My mother told of attending a wake when a child in her native village Ballinalee, where the pipes that were smoked cermonially at the wake were swiped by her and her freinds. Having no tobacco to smoke, they filled them first with turf and then with coal, only to become deadly sick. The alarmed adults didnt know what was after happening, and they were too afraid to tell due to the beating expected, a secret only told to their own children in time…

Clay pipe remnant of the kind that was smoked at an Irish funeral years  ago. Wefound tons of these in our garden in Banagher when I was a child growing up.
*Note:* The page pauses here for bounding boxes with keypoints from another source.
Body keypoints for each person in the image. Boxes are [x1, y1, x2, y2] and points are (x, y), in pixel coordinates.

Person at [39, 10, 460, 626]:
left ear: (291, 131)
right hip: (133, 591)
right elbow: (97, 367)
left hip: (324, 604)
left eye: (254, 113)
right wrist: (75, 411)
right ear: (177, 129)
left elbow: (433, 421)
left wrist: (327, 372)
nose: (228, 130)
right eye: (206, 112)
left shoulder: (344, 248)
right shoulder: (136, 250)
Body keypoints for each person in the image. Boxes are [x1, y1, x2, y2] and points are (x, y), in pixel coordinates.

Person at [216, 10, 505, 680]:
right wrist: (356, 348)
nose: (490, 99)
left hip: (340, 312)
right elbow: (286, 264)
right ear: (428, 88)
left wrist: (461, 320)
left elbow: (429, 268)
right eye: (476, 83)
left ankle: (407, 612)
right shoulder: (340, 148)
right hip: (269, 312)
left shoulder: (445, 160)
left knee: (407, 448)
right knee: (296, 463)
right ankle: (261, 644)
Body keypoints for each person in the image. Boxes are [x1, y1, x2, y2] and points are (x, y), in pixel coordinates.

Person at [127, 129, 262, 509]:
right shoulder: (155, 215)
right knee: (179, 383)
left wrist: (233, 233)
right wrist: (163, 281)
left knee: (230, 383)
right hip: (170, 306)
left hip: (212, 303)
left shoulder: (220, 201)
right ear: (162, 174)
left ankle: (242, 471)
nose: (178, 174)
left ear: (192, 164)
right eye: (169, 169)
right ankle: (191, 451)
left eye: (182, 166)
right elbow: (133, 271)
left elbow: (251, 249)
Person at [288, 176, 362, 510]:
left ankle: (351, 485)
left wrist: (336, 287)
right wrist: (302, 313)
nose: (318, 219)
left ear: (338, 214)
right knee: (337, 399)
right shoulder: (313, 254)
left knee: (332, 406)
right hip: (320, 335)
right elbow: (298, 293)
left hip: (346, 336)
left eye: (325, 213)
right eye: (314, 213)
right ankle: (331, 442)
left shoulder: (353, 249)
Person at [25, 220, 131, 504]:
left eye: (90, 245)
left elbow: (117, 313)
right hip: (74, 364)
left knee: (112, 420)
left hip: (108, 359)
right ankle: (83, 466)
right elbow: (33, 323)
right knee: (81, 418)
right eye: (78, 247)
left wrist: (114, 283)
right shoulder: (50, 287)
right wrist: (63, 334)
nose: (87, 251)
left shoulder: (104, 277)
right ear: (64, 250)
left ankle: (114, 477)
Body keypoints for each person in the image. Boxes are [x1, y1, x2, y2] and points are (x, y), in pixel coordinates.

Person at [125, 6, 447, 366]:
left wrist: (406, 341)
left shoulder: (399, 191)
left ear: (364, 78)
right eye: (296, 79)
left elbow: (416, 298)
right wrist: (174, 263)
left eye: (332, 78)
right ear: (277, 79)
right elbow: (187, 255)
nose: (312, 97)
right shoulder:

This sample is from County Clare.
Clay pipe remnant of the kind that was smoked at an Irish funeral years ago. We found tons of these in our garden in Banagher when I was a child growing up. This sample is from County Clare.

The spirits looked down as people muttered
Gaelic and Latin prayers
More prayed some lines in English
Children played under the stairs
Some pipes smuggled out, filled with turf and coal
Lit with candle wick
They thought themselves grown up, the little fools
Before becoming deadly sick.

The adults thought they ate something bad
The children in pain puked and wept
Story not to be told till they had children of their own
The secret of the sickness from all was kept.
There was music and keening as was the tradition
With pauses from prayers to be said
For traditions sake family held the wake
Last of the old rituals held for the dead.

Glossary

*keening – crying (Irish Gaelic). The Irish had a tradition from pagan times of celebrating the dead. Frowned on by the church, women were hired to cry for the dead, the more there, the wealthier the family looked. Some say its the origin of the banshee belief.